Pilsudski's career started at the turn of the century when he was exiled to Siberia for his ceaseless activities against the Russian regime. Somehow he escaped from his prison camp and made his way to Cracow, where he worked secretly until the war allowed him to clank into the open.
Then he organized his famed Polish Legion against Russia, whose people he hated (and still does) more than anything else on earth. He directed them against the double eagle with a hate born of centuries of oppression, during which the Poles suffered merciless political and military persecution at Russian hands. Pilsudski united his Legion with the German army during Ludendorff's campaign against Russia, in return for which Germany promised to establish Poland as an independent nation.
This promise was not kept, and Pilsudski was made a prisoner of war by the Germans he had aided. Immediately upon gaining his freedom, he directed his Legions in turn against Germany, which he had come to despise only a little less than Russia.
Pilsudski's coup d'etat may one day be described by posterity as a great contribution to Poland's progress. But it is safe to say his thirst for power was less inspired by Poland's future than by Pilsudski's love of show.
Pilsudski's greatest sorrow is to part from his bold Legionnaires even for a moment. He wanted to take them into Parliament with him; it took all the persuasion of his friends and protests of his foes to convince him that Poland would be better off if he could forego doing so. But before the Marshal gave in, he treated himself to one of his magnificent verbal eruptions in Parliament, one of those blasphemous speeches that always make front-page copy (in judiciously censored form) throughout the world and which form the basis of his enemies' unceasing attempts to have him incarcerated in an insane asylum.
Militarism has become a mania with at least four of the dictators. Stalin dotes on his lancers and machine-gunners; Mussolini is mad about his Caesarian corps; Pilsudski is enamoured of his Polish Legions and Hitler is soothed by the lullaby of guns.
The German Fascist .leader is nothing if not ingenious. His four years in the trenches gave him a training which enabled him to mobilize a formidable Fascist army. But at present he is showing an even more extraordinary ability to utilize a hitherto unknown weapon in his conscientiously continued political riots—white mice!
Genius, according to standard rules, is proved by versatility. Mussolini carried out a successful campaign against the anti-Fascists by the simple and paternal expedient of cramming these recalcitrant children full of castor oil. Hitler is increasing his personal popularity by releasing swarms of scampering white mice in crowded meeting halls and theatres. Certainly both thus qualify as heroes of unusual calibre, vision and profundity of thought.

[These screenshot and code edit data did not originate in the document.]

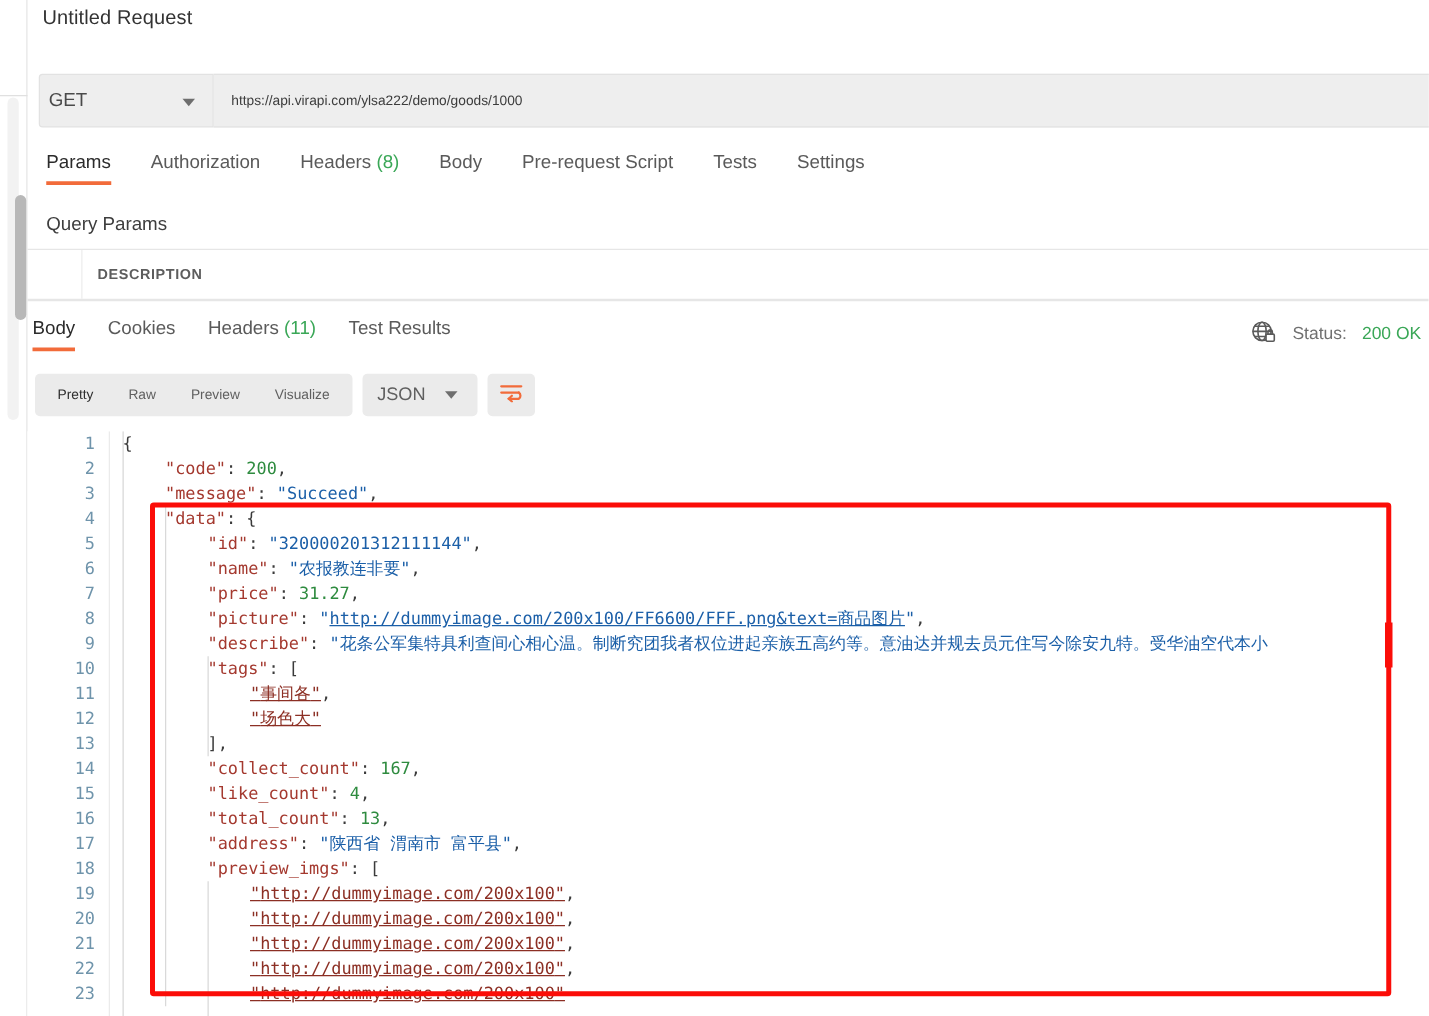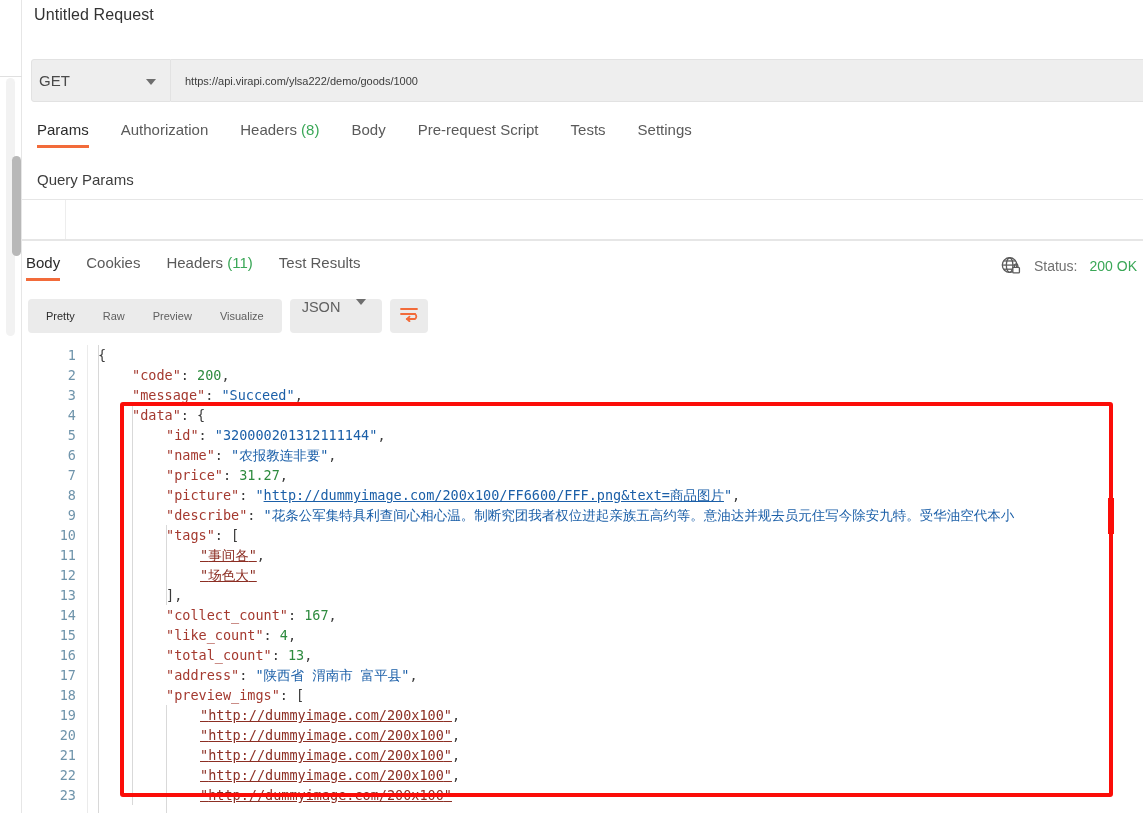--- a/index.html
+++ b/index.html
@@ -286,6 +286,7 @@
 
   <div class="params-table">
     <div class="pt-check-col"></div>
+    <div class="pt-col pt-desc">DESCRIPTION</div>
   </div>
   <div class="params-bottom-line"></div>
 

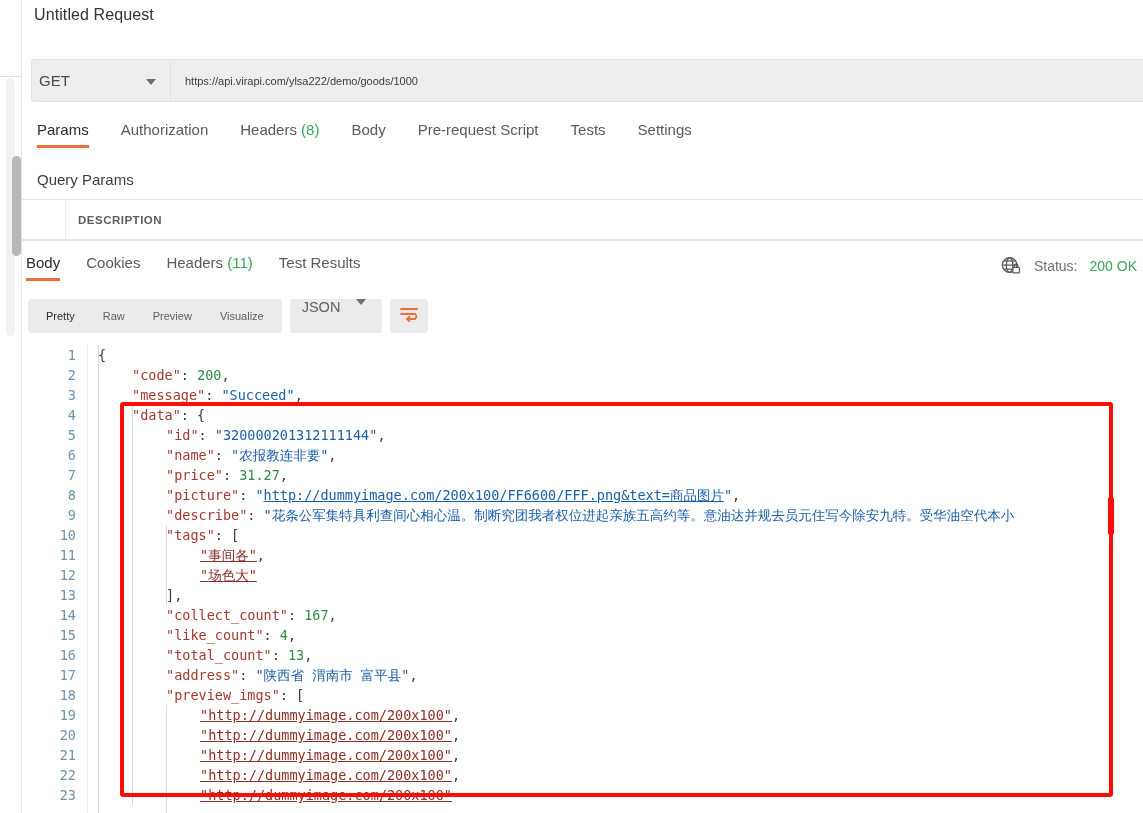--- a/index.html
+++ b/index.html
@@ -166,7 +166,7 @@
   }
   .seg.active { color: #2d2d2d; }
   .fmt-select {
-    display: flex; align-items: flex-start;
+    display: flex; align-items: center;
     background: #ebebeb; border-radius: 4px;
     height: 34px; padding: 0 12px;
     position: relative; min-width: 92px;

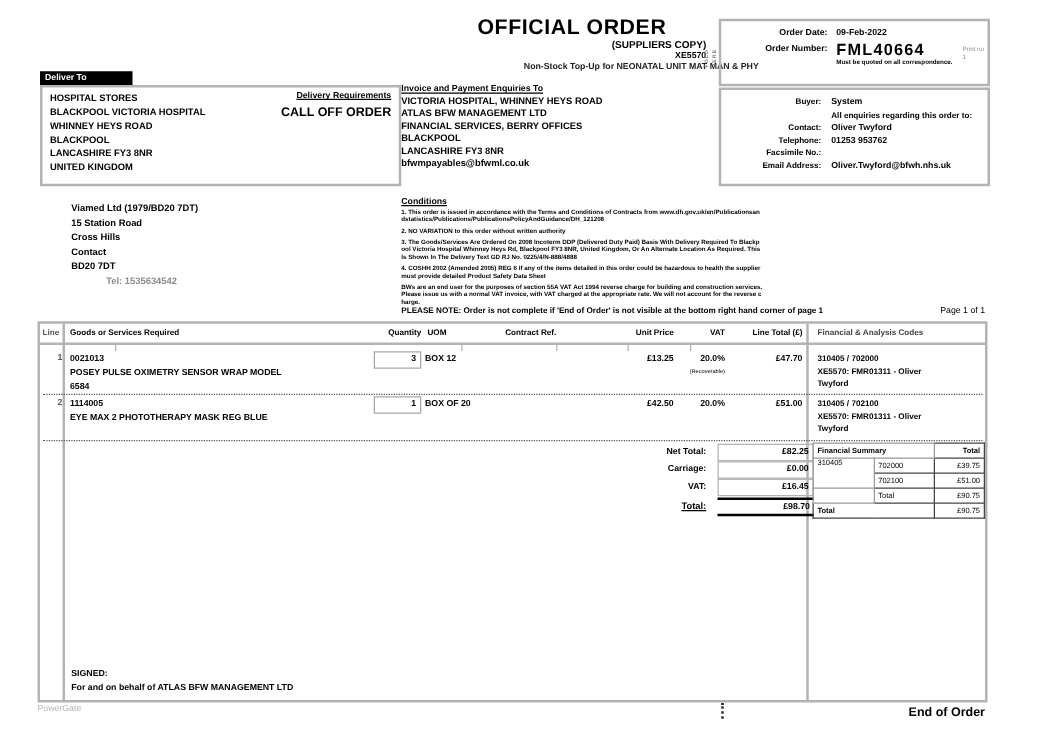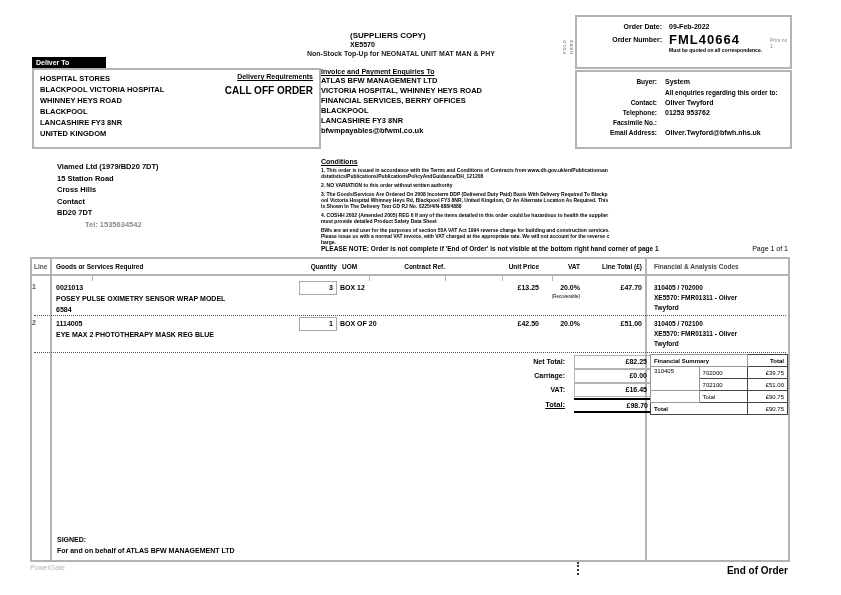--- a/index.html
+++ b/index.html
@@ -30,6 +30,7 @@
 
 <div class="page">
 
+  <div class="abs b" style="left:350px;top:12px;width:215px;font-size:17px;letter-spacing:.5px;text-align:center;">OFFICIAL ORDER</div>
   <div class="abs b c" style="left:350px;top:31px;width:215px;font-size:8px;">(SUPPLIERS COPY)</div>
   <div class="abs b c" style="left:350px;top:41px;width:215px;font-size:7px;">XE5570</div>
   <div class="abs b c" style="left:307px;top:50px;width:300px;font-size:7px;color:#222;">Non-Stock Top-Up for NEONATAL UNIT MAT MAN &amp; PHY</div>

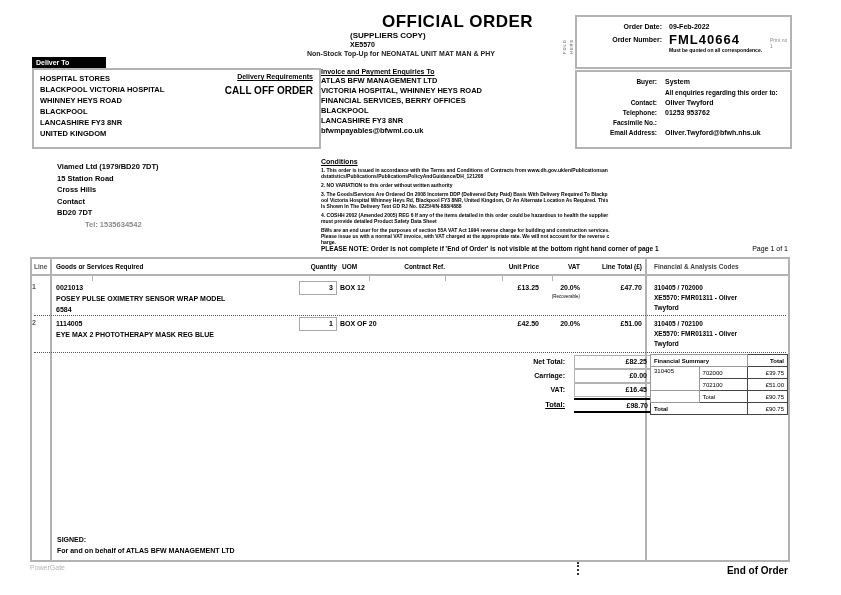--- a/index.html
+++ b/index.html
@@ -9,7 +9,7 @@
   .b{font-weight:bold;}
   .u{text-decoration:underline;}
   .r{text-align:right;}
-  .c{text-align:left;}
+  .c{text-align:right;}
   .grey{color:#8a8a8a;margin-left:28px;}
   .box{border:2px solid #b3b3b3;}
   .tab{background:#000;color:#fff;}

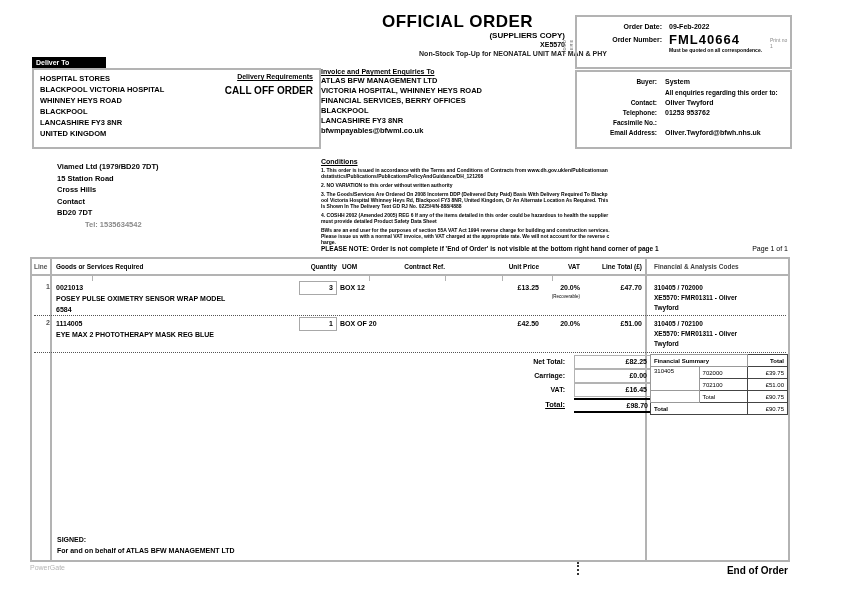--- a/index.html
+++ b/index.html
@@ -64,8 +64,8 @@
   <div class="abs" style="left:321px;top:68px;width:250px;">
     <div class="b u" style="font-size:7px;margin-bottom:1px;">Invoice and Payment Enquiries To</div>
     <div style="font-size:7.5px;line-height:10px;font-weight:bold;">
+      <div>VICTORIA HOSPITAL, WHINNEY HEYS ROAD</div>
       <div>ATLAS BFW MANAGEMENT LTD</div>
-      <div>VICTORIA HOSPITAL, WHINNEY HEYS ROAD</div>
       <div>FINANCIAL SERVICES, BERRY OFFICES</div>
       <div>BLACKPOOL</div>
       <div>LANCASHIRE  FY3 8NR</div>

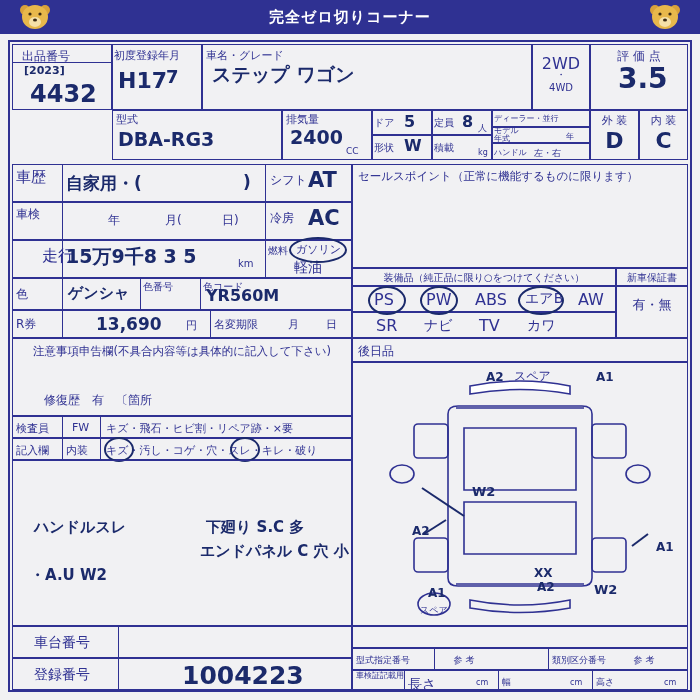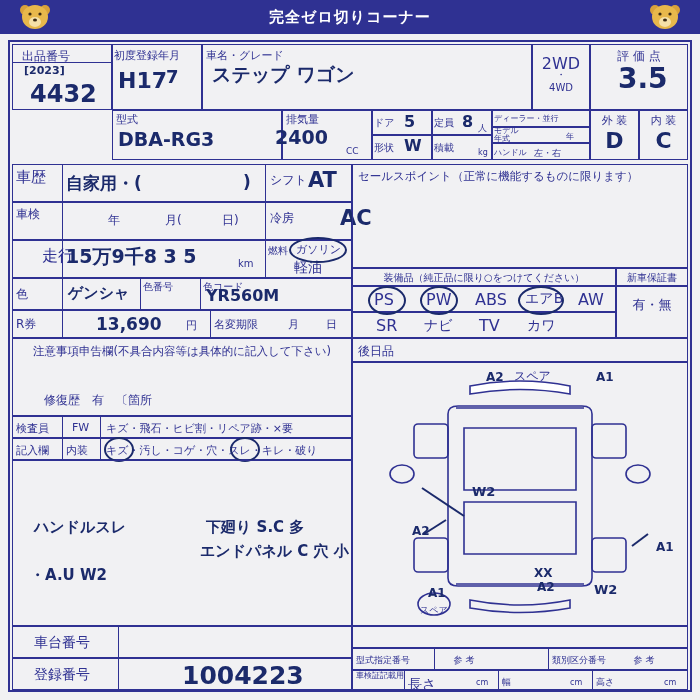--- a/index.html
+++ b/index.html
@@ -105,7 +105,7 @@
 
   <div class="box" style="left:282px;top:110px;width:90px;height:50px;"></div>
   <div class="lbl" style="left:286px;top:112px;font-size:11px;">排気量</div>
-  <div class="hand" style="left:275px;top:126px;font-size:19px;">2400</div>
+  <div class="hand" style="left:290px;top:126px;font-size:19px;">2400</div>
   <div class="lbl" style="left:346px;top:146px;font-size:9px;">CC</div>
 
   <div class="box" style="left:372px;top:110px;width:60px;height:25px;"></div>

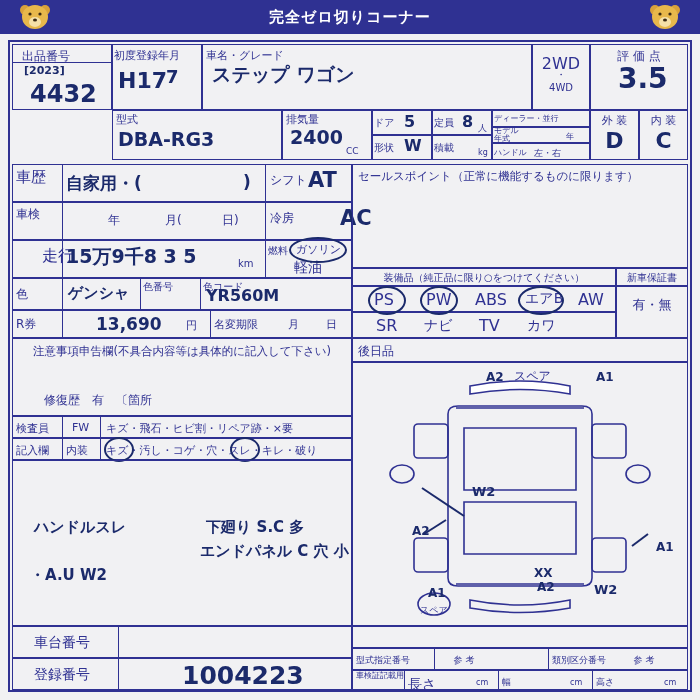--- a/index.html
+++ b/index.html
@@ -159,7 +159,7 @@
   <div class="lbl" style="left:165px;top:212px;font-size:12px;">月(</div>
   <div class="lbl" style="left:222px;top:212px;font-size:12px;">日)</div>
   <div class="lbl" style="left:270px;top:210px;font-size:12px;">冷房</div>
-  <div class="hand" style="left:308px;top:206px;font-size:21px;margin-left:32px;">AC</div>
+  <div class="hand" style="left:308px;top:206px;font-size:21px;">AC</div>
 
   <div class="box" style="left:12px;top:240px;width:340px;height:38px;"></div>
   <div class="lbl" style="left:16px;top:246px;font-size:16px;margin-left:26px;">走行</div>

But there is more to the Hitler question than the commandeering of rodents to aid German Fascism. It is one thing to tell the people that they deserve prosperity and a more capable government, and quite another to give them these things, as Mussolini did. It would appear to be incomparably more difficult to tell the people how poor and mistreated they are, to promise them wealth, liberty and a bigger, better and brighter life, and then do nothing at all. Personality must indeed be strong when oratory engenders no call for action.
This is the peculiar mastery of Hitler. The other dictators surely must look with mixed feelings and some envy upon this outstanding statesman who is able to seize power, prestige, glory and greatness of a sort without embarking upon any actual aim or constructive scheme.
But among these latter-day "immortals," most of whom fight fire with fire, or intrigue with intrigue, there is one whose battle cry is prayer, whose weapon is passivity. He is Gandhi, who beards the British lion with a spinning wheel.
Despite his gentleness, his patience and idealism, none of these six strong men has been more unwavering than Gandhi. Since his early days when the dream of an independent India was a chimera, Gandhi has been preaching, guiding, leading, gathering about his banner hundreds of thousands willing to undergo physical torture for the sake of an ideal.
Gandhi's success (and it is due mainly to his pioneering that India at long last is on the road to freedom) is in itself a repudiation of the militarism of four of his "colleagues" and the circuitous diplomacy of the fifth. His activities have been those of a prophet and redeemer; he has instilled in his followers his doctrine of peace, patience and love of fellow-men.
Now, with the problem of India's independence seemingly on the road to solution, Gandhi is at his zenith. Known as the "Mahatma" or Holy Man, the spiritual leader of millions, his simplicities and quaint customs have become legends. His day of silence, his prayers and fasting, his loin cloth and homespun garb, his diet of goat's milk and figs, coupled with his genuine love of humanity—rare in this materialistic age—and his brilliant leadership have made him a unique figure in the world today.
Thus it is in dictatorships we see an incongruity of leadership and a uniformity of goal. Many roads, they say, lead to Rome. So long as some great achievement is inscribed in the book of history, so long as the hand of progress is moved forward a bit on the dial of the ages, it is best to cheer the result and not censure the method. Napoleon, you remember, founded an Empire on a charge of grape-shot.